El caso es que la arquitectura es importante, extrañamente importante en este libro. Aunque su subtítulo no lo avisa, la primera parte del libro nos habla de edificios y delineamientos urbanos, como si para ser modernos fuera necesario un fondo acorde, una sombra grande y nueva para las drogas y los besos.
La gran fuente de datos sobre la época no es otra que la revista Cuadernos para el diálogo, lo cual resulta muy llamativo. Antes (se ve también en los trabajos de Naomi Wolf sobre feminismo) las revistas eran cruciales, vertebradoras, portavoces. Ahora no sé si hay alguna revista que le interese a alguien. Hojeando esta revista, Fernández de Alba le saca las tripas a la época, porque la revista iba muy por delante de su tiempo, anticipándolo todo. En menor medida, también se extraen asuntos de la revista Triunfo.
Desde que en 1966 hubo “una relajación de las leyes de la censura”, se sabía que la modernidad iba a llegar algún día. Para reinventar Madrid, se echaba mano del ensayo de Henry Lefebre El derecho a la ciudad. En 1970, un encantador programa televisivo llamado Tele-Club Campo Pop se dedicó a buscar grupos de rock (“conjuntos músico-vocales”) en municipios de menos de 100.000 habitantes. En 1977, Ramón Tamames y Manuel Castells, entre otros, escribieron Madrid para la democracia: la propuesta de los comunistas.

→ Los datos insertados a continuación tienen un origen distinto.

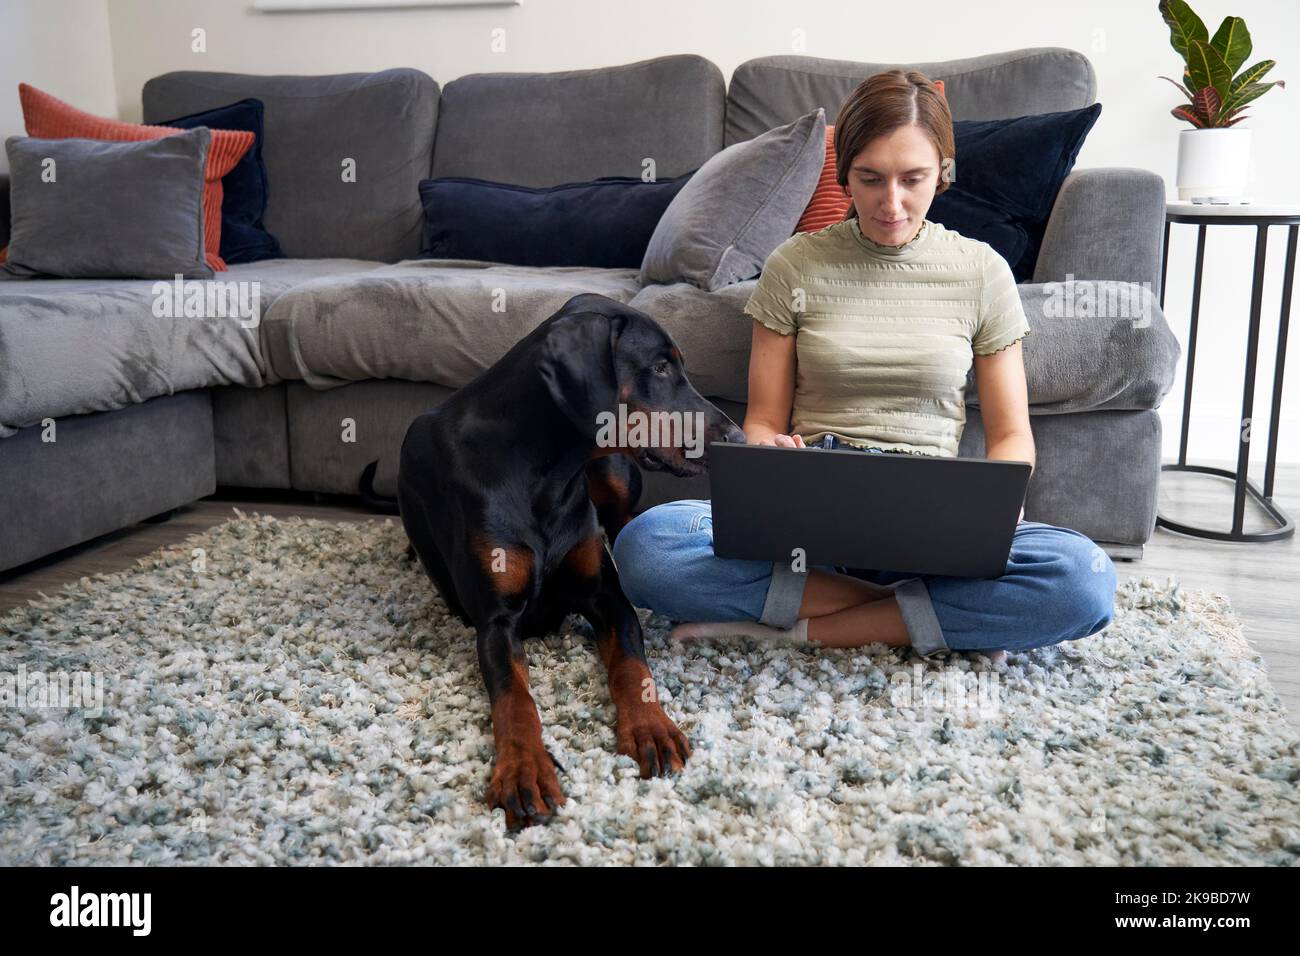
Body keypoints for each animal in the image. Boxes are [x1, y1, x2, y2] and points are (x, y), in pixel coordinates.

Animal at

Algo que sorprende (o no) en este recuento de autorías y creaciones es encontrarse con no pocos nombres que aún hoy siguen sonando en nuestras vidas. Ahí tenemos a José Félix Tezanos escribiendo sobre violencia social en Cuadernos para el diálogo; o a Cristina Almeida y Manuela Carmena en el número especial de esta revista dedicado a La Mujer (1965, reeditado en 1970). También comparecía Lidia Falcón.
Cuando Umbral en sus columnas de entonces hablaba mucho de “las asociaciones”, debía de referirse (ahora lo pillo) a las asociaciones de mujeres y a las de vecinos. De hecho, me extraña que Antes de ser modernos no cite ni una sola vez a Francisco Umbral, ni tampoco a la editorial Anagrama, cuyo catálogo de entonces coincidía punto por punto con esa apertura a las drogas y al sexo heterodoxo que trata aquí de iluminarse.
La temática transgénero tenía entonces un peso impresionante en prensa y conversaciones, apoyada además por el cine, con películas como Mi querida señorita (1972) o Cambio de sexo (1977), con Bibi Andersen (antes, Bibiana Fernández).
Más ecos o reiteraciones encontramos con el consumo de drogas. Ya en los años 70 se decía (como se diría luego en los 80 en el País Vasco) que era el propio gobierno el que promovía la drogadicción juvenil para “controlar a la población”. En el capítulo sobre drogas, echa uno de menos una presencia más notable de Antonio Escohotado. Quizá el autor tiene sus manías personales.
Sí aparecen Eduardo Haro Ibars o Ángel Montoto, y la noción de que “cientos de miles de personas” identificaban heroína con modernidad. El autor se muestra muy acertado en este análisis: “Discurso generalizado y contradictorio sobre la heroína: es glamurosa, exótica y placentera y, al mismo tiempo, se presenta como una sustancia prohibida utilizada por el Estado como método de control destructivo y a veces letal. La consecuencia era que los artistas, periodistas y profesionales, aparentemente inmunes a las cualidades adictivas de la heroína, podían consumirla, pero los desprevenidos no, porque podrían caer en la conspiración de las altas esferas para reprimir la disidencia”.
Drogarse es querer ser moderno, no tiene más misterio.